Work task:
Extract the text from every row below word for word, line by line, and leave the pictures out of your answer.

Given data:

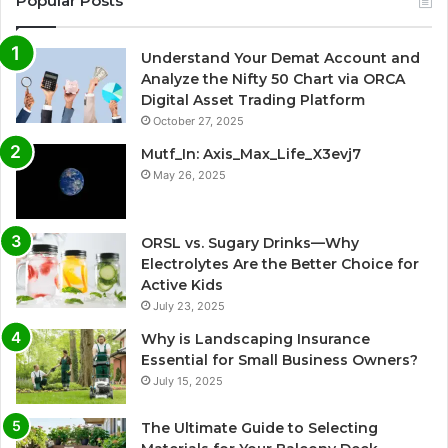
Popular Posts
Understand Your Demat Account and
Analyze the Nifty 50 Chart via ORCA
Digital Asset Trading Platform
October 27, 2025
Mutf_In: Axis_Max_Life_X3evj7
May 26, 2025
ORSL vs. Sugary Drinks—Why
Electrolytes Are the Better Choice for
Active Kids
July 23, 2025
Why is Landscaping Insurance
Essential for Small Business Owners?
July 15, 2025
The Ultimate Guide to Selecting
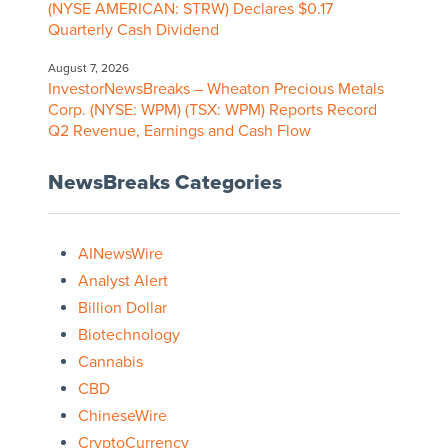
(NYSE AMERICAN: STRW) Declares $0.17
Quarterly Cash Dividend
August 7, 2026
InvestorNewsBreaks – Wheaton Precious Metals
Corp. (NYSE: WPM) (TSX: WPM) Reports Record
Q2 Revenue, Earnings and Cash Flow
NewsBreaks Categories
AINewsWire
Analyst Alert
Billion Dollar
Biotechnology
Cannabis
CBD
ChineseWire
CryptoCurrency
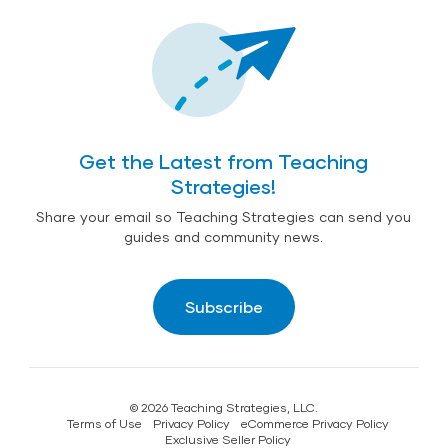
Get the Latest from Teaching
Strategies!
Share your email so Teaching Strategies can send you
guides and community news.
Subscribe
© 2026 Teaching Strategies, LLC.
Terms of Use
Privacy Policy
eCommerce Privacy Policy
Exclusive Seller Policy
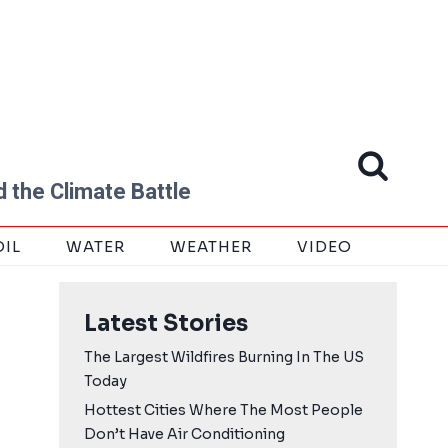
 the Climate Battle
OIL
WATER
WEATHER
VIDEO
Latest Stories
The Largest Wildfires Burning In The US
Today
Hottest Cities Where The Most People
Don’t Have Air Conditioning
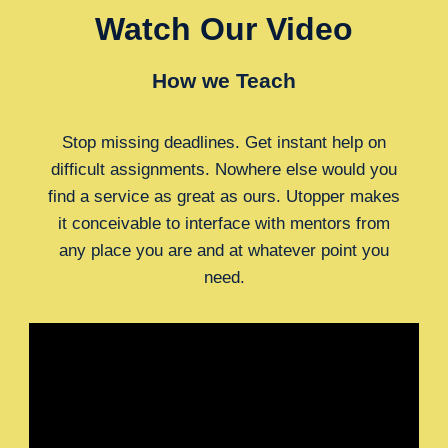
Watch Our Video
How we Teach
Stop missing deadlines. Get instant help on
difficult assignments. Nowhere else would you
find a service as great as ours. Utopper makes
it conceivable to interface with mentors from
any place you are and at whatever point you
need.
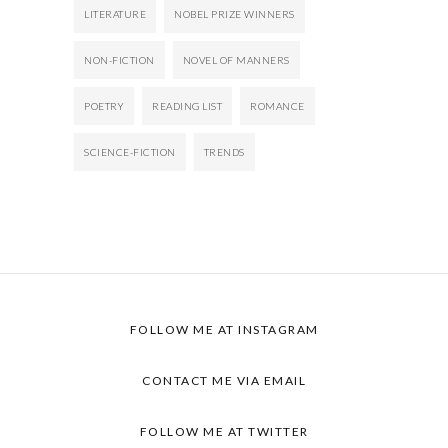
LITERATURE
NOBEL PRIZE WINNERS
NON-FICTION
NOVEL OF MANNERS
POETRY
READING LIST
ROMANCE
SCIENCE-FICTION
TRENDS
FOLLOW ME AT
INSTAGRAM
CONTACT ME VIA
EMAIL
FOLLOW ME AT
TWITTER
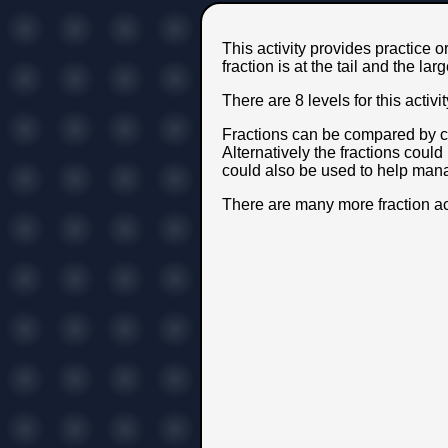
This activity provides practice o
fraction is at the tail and the lar
There are 8 levels for this acti
Fractions can be compared by c
Alternatively the fractions could
could also be used to help mana
There are many more fraction ac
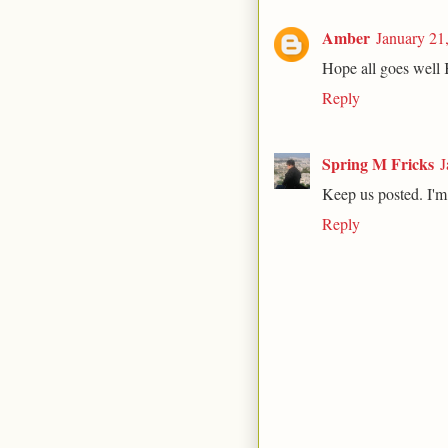
Amber
January 21
Hope all goes well 
Reply
Spring M Fricks
J
Keep us posted. I'm 
Reply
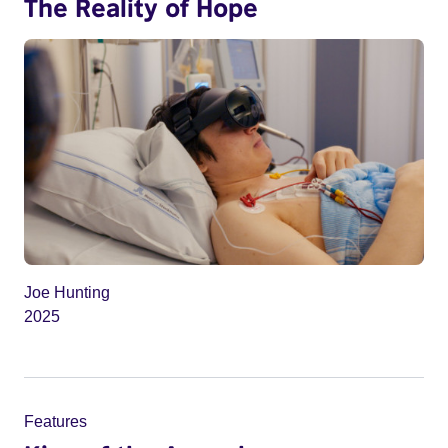
The Reality of Hope
Joe Hunting
2025
Features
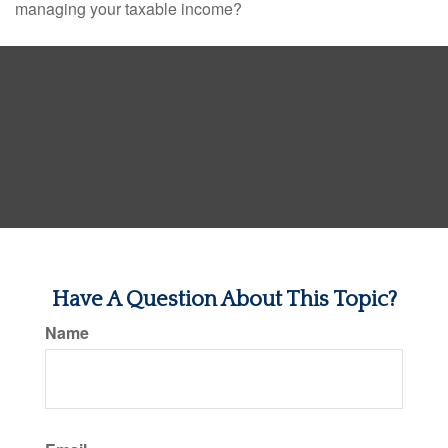
managing your taxable income?
Have A Question About This Topic?
Name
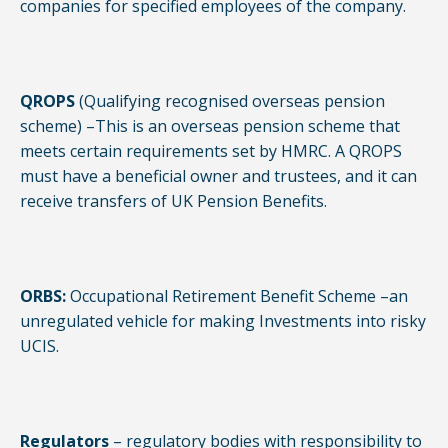
companies for specified employees of the company.
QROPS
(Qualifying recognised overseas pension
scheme) –This is an overseas pension scheme that
meets certain requirements set by HMRC. A QROPS
must have a beneficial owner and trustees, and it can
receive transfers of UK Pension Benefits.
ORBS:
Occupational Retirement Benefit Scheme –an
unregulated vehicle for making Investments into risky
UCIS.
Regulators
– regulatory bodies with responsibility to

The answer:
Popular Posts
Understand Your Demat Account and
Analyze the Nifty 50 Chart via ORCA
Digital Asset Trading Platform
October 27, 2025
Mutf_In: Axis_Max_Life_X3evj7
May 26, 2025
ORSL vs. Sugary Drinks—Why
Electrolytes Are the Better Choice for
Active Kids
July 23, 2025
Why is Landscaping Insurance
Essential for Small Business Owners?
July 15, 2025
The Ultimate Guide to Selecting
(NYSE AMERICAN: STRW) Declares $0.17
Quarterly Cash Dividend
August 7, 2026
InvestorNewsBreaks – Wheaton Precious Metals
Corp. (NYSE: WPM) (TSX: WPM) Reports Record
Q2 Revenue, Earnings and Cash Flow
NewsBreaks Categories
AINewsWire
Analyst Alert
Billion Dollar
Biotechnology
Cannabis
CBD
ChineseWire
CryptoCurrency
Get the Latest from Teaching
Strategies!
Share your email so Teaching Strategies can send you
guides and community news.
Subscribe
© 2026 Teaching Strategies, LLC.
Terms of Use
Privacy Policy
eCommerce Privacy Policy
Exclusive Seller Policy
 the Climate Battle
OIL
WATER
WEATHER
VIDEO
Latest Stories
The Largest Wildfires Burning In The US
Today
Hottest Cities Where The Most People
Don’t Have Air Conditioning
Watch Our Video
How we Teach
Stop missing deadlines. Get instant help on
difficult assignments. Nowhere else would you
find a service as great as ours. Utopper makes
it conceivable to interface with mentors from
any place you are and at whatever point you
need.
LITERATURE
NOBEL PRIZE WINNERS
NON-FICTION
NOVEL OF MANNERS
POETRY
READING LIST
ROMANCE
SCIENCE-FICTION
TRENDS
FOLLOW ME AT
INSTAGRAM
CONTACT ME VIA
EMAIL
FOLLOW ME AT
TWITTER
This activity provides practice o
fraction is at the tail and the lar
There are 8 levels for this acti
Fractions can be compared by c
Alternatively the fractions could
could also be used to help mana
There are many more fraction ac
Amber
January 21
Hope all goes well 
Reply
Spring M Fricks
J
Keep us posted. I'm 
Reply
The Reality of Hope
Joe Hunting
2025
Features
managing your taxable income?
Have A Question About This Topic?
Name
companies for specified employees of the company.
QROPS
(Qualifying recognised overseas pension
scheme) –This is an overseas pension scheme that
meets certain requirements set by HMRC. A QROPS
must have a beneficial owner and trustees, and it can
receive transfers of UK Pension Benefits.
ORBS:
Occupational Retirement Benefit Scheme –an
unregulated vehicle for making Investments into risky
UCIS.
Regulators
– regulatory bodies with responsibility to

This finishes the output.